Collected data entries
*** Begin section ***
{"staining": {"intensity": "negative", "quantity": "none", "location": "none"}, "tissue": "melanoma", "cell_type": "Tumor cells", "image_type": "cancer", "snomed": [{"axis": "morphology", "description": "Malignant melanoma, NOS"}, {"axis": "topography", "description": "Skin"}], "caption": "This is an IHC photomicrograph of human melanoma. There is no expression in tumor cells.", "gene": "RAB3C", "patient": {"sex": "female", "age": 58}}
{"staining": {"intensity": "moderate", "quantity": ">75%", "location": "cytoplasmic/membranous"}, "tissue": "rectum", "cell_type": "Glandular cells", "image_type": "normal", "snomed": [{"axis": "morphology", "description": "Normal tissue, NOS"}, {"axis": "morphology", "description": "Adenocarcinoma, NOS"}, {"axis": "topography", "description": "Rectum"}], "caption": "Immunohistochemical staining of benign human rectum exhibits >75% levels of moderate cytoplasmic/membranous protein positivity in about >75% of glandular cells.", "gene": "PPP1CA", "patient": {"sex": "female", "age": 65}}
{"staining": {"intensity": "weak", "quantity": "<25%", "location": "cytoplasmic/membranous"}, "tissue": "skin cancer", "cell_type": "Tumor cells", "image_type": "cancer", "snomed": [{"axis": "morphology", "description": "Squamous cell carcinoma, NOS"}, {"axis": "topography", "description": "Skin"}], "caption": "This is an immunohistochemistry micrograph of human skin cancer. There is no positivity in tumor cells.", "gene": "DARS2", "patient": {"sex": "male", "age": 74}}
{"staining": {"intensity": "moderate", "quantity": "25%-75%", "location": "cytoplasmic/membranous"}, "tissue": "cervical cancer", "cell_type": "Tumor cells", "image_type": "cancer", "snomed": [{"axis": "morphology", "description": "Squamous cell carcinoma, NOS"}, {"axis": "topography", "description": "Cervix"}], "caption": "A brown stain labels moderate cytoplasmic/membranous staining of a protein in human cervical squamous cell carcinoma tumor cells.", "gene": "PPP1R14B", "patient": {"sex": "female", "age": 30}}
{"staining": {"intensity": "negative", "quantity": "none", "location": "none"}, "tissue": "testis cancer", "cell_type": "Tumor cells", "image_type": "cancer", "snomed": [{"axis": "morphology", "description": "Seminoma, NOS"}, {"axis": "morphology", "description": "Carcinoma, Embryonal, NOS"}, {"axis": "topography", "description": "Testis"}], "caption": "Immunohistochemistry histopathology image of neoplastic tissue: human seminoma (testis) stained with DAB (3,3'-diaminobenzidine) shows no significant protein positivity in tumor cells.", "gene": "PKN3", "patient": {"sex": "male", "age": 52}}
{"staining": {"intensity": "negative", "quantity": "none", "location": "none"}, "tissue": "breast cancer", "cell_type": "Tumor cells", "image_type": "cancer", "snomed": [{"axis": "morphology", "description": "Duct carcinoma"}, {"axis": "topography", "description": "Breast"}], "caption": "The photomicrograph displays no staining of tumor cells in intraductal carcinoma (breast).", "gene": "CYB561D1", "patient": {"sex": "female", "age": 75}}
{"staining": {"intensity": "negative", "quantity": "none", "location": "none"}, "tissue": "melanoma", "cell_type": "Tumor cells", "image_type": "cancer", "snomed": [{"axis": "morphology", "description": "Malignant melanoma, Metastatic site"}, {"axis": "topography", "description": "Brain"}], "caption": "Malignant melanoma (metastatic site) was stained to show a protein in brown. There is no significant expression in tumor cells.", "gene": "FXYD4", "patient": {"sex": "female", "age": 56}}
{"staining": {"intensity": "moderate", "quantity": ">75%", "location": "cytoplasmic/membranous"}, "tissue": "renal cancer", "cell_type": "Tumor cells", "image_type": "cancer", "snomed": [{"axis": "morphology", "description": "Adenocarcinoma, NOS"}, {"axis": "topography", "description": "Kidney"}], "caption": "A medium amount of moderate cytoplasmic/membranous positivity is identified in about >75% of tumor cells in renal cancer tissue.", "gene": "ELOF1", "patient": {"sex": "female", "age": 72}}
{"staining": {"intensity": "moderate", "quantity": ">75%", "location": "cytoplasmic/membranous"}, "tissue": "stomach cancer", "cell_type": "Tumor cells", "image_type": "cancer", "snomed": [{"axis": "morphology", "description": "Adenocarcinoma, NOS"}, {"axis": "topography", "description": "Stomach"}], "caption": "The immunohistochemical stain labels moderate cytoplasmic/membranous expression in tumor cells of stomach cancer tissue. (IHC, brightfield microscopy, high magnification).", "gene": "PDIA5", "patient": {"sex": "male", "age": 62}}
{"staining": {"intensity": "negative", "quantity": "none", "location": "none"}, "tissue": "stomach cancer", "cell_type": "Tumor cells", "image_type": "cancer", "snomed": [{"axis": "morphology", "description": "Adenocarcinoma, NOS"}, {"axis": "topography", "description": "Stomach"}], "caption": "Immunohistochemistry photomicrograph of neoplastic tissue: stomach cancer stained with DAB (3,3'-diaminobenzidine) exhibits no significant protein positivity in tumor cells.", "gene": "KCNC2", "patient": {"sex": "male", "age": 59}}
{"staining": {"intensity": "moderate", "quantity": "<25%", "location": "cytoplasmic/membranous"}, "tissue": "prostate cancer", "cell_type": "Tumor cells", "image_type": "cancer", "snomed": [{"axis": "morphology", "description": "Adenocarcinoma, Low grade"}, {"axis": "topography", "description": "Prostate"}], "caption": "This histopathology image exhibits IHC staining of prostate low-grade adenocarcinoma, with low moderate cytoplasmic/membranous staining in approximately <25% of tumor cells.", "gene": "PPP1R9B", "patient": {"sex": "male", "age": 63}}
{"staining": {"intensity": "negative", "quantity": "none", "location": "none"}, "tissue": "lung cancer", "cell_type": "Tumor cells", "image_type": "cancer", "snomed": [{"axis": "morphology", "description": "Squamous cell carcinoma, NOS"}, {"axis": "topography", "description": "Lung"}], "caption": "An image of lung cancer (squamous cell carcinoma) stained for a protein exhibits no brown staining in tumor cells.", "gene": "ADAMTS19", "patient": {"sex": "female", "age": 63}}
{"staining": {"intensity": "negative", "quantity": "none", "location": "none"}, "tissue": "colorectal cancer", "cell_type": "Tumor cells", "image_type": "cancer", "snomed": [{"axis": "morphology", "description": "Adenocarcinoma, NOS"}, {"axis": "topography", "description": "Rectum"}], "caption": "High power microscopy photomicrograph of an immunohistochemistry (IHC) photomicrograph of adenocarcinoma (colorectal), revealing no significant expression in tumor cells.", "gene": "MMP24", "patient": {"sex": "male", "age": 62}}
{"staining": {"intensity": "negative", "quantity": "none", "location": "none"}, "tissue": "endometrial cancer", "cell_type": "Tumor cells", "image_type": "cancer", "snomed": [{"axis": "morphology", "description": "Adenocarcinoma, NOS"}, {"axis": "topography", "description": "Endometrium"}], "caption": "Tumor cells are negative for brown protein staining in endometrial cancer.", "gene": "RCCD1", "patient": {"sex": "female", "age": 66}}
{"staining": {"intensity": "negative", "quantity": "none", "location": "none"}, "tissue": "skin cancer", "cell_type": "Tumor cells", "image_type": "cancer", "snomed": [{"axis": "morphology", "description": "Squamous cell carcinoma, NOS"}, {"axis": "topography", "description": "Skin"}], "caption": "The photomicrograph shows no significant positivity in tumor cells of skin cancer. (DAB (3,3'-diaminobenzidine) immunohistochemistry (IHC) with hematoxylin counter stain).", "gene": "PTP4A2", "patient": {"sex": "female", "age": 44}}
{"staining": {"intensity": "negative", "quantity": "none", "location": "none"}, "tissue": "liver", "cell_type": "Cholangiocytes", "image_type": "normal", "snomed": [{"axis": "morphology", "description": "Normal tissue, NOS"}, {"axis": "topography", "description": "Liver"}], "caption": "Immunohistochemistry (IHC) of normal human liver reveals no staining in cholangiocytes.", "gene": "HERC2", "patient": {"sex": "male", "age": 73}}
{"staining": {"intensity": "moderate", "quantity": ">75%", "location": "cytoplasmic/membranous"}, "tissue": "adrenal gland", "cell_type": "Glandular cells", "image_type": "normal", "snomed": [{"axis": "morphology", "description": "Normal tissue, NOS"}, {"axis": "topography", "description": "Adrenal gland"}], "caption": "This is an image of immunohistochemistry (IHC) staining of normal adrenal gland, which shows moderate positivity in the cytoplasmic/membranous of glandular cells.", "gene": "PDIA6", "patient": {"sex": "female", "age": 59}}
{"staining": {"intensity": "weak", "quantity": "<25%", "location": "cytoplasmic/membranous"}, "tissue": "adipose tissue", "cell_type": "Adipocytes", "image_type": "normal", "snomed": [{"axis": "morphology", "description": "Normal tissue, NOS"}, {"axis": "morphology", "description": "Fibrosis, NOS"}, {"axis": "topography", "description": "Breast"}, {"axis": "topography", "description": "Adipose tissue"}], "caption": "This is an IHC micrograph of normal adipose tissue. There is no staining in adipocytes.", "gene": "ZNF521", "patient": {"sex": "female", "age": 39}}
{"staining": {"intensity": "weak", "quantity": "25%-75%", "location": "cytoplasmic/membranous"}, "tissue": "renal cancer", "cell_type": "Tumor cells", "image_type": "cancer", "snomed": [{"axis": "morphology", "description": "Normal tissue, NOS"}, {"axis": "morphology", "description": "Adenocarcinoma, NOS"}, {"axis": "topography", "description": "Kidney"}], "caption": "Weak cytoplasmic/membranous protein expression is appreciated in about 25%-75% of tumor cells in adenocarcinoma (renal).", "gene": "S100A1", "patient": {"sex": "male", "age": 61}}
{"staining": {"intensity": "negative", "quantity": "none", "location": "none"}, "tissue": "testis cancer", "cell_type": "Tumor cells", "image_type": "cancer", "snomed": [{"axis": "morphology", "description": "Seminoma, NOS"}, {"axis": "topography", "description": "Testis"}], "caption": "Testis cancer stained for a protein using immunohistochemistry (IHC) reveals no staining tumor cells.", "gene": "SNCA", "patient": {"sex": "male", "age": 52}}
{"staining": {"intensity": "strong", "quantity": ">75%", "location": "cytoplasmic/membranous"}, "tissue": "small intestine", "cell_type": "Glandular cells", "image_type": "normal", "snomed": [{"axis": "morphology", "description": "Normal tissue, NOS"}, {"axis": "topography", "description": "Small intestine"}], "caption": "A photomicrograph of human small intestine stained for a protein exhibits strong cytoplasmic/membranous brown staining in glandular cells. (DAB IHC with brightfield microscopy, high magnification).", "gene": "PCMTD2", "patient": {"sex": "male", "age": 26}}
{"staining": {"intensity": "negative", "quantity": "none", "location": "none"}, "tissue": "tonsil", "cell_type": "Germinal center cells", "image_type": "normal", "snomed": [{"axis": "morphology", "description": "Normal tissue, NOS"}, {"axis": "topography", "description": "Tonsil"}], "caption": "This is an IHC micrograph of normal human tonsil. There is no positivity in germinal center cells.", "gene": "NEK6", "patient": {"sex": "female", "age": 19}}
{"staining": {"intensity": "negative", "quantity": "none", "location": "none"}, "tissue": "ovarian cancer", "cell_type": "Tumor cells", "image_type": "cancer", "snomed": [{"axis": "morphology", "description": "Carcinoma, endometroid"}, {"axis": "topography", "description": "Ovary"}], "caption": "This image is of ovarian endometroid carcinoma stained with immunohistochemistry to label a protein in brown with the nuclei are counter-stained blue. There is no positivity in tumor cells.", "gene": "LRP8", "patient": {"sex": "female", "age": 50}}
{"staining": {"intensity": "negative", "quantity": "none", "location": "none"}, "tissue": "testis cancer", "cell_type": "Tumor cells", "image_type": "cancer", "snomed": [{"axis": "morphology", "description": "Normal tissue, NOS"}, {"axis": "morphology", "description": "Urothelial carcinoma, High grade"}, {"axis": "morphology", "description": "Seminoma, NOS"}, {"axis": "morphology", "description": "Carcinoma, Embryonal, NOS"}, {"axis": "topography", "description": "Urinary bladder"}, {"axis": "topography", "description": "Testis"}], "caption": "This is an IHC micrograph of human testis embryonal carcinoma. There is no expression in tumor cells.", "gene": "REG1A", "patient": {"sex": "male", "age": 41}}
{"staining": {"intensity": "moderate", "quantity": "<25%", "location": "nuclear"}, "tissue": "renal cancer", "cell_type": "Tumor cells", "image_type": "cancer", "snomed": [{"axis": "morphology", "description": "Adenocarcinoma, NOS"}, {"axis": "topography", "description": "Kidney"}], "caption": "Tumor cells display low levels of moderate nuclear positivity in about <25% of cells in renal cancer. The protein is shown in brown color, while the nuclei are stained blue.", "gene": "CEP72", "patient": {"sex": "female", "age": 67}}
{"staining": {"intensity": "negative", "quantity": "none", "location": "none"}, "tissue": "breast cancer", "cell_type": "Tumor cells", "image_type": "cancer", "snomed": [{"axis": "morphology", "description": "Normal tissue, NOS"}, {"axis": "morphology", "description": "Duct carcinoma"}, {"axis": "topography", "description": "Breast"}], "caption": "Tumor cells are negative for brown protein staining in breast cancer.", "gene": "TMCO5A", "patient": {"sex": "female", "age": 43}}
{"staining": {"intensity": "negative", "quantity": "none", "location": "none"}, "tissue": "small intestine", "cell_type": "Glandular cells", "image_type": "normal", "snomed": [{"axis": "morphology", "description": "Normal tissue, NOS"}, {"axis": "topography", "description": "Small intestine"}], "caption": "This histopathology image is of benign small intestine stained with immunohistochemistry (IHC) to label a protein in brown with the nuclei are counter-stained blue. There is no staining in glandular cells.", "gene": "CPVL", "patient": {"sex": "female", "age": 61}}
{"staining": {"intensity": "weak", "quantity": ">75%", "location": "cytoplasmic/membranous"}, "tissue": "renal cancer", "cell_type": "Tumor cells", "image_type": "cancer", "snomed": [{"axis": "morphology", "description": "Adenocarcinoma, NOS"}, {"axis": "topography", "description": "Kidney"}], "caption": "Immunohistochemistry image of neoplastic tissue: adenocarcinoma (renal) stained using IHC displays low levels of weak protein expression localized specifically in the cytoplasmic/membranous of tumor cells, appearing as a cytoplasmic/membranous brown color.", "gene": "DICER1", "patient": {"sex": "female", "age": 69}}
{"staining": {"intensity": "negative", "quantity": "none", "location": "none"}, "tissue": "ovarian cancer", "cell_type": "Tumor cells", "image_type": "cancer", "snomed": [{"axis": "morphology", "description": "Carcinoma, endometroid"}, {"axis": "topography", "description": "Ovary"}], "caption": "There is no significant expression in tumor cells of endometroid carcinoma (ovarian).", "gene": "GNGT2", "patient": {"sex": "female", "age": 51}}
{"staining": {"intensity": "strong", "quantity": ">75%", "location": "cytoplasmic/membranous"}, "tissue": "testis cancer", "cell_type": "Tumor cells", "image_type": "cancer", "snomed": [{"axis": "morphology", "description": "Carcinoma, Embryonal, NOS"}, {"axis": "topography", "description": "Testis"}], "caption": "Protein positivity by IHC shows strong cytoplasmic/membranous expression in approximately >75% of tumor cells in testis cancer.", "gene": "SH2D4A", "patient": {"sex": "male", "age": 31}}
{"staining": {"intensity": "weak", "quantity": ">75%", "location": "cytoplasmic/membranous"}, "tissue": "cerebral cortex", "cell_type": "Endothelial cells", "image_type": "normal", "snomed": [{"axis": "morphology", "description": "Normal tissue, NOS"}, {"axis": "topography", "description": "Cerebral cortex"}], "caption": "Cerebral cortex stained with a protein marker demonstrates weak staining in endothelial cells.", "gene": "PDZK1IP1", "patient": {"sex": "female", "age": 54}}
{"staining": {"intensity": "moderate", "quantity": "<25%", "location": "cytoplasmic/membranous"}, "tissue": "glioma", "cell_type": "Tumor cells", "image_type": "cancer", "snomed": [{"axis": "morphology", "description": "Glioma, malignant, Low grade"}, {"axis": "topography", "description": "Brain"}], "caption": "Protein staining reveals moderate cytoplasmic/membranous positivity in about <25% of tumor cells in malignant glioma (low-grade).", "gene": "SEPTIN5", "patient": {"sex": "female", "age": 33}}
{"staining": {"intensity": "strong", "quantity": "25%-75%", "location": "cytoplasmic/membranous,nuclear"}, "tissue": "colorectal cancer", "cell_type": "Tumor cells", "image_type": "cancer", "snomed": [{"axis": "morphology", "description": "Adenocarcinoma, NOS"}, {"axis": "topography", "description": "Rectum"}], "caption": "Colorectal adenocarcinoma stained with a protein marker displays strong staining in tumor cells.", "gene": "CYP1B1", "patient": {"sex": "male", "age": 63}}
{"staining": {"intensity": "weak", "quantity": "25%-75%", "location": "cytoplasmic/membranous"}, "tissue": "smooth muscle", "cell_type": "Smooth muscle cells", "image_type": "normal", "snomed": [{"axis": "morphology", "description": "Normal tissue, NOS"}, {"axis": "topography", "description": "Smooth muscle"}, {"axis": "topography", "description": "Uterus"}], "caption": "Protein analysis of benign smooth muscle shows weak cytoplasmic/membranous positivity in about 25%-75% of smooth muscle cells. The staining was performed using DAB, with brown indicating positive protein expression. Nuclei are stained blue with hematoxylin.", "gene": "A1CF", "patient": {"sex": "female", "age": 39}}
*** End section ***
Task goal: Where the word "Stomach" shows up in a line of the entries above, copy that line.

Solution for this exercise:
{"staining": {"intensity": "moderate", "quantity": ">75%", "location": "cytoplasmic/membranous"}, "tissue": "stomach cancer", "cell_type": "Tumor cells", "image_type": "cancer", "snomed": [{"axis": "morphology", "description": "Adenocarcinoma, NOS"}, {"axis": "topography", "description": "Stomach"}], "caption": "The immunohistochemical stain labels moderate cytoplasmic/membranous expression in tumor cells of stomach cancer tissue. (IHC, brightfield microscopy, high magnification).", "gene": "PDIA5", "patient": {"sex": "male", "age": 62}}
{"staining": {"intensity": "negative", "quantity": "none", "location": "none"}, "tissue": "stomach cancer", "cell_type": "Tumor cells", "image_type": "cancer", "snomed": [{"axis": "morphology", "description": "Adenocarcinoma, NOS"}, {"axis": "topography", "description": "Stomach"}], "caption": "Immunohistochemistry photomicrograph of neoplastic tissue: stomach cancer stained with DAB (3,3'-diaminobenzidine) exhibits no significant protein positivity in tumor cells.", "gene": "KCNC2", "patient": {"sex": "male", "age": 59}}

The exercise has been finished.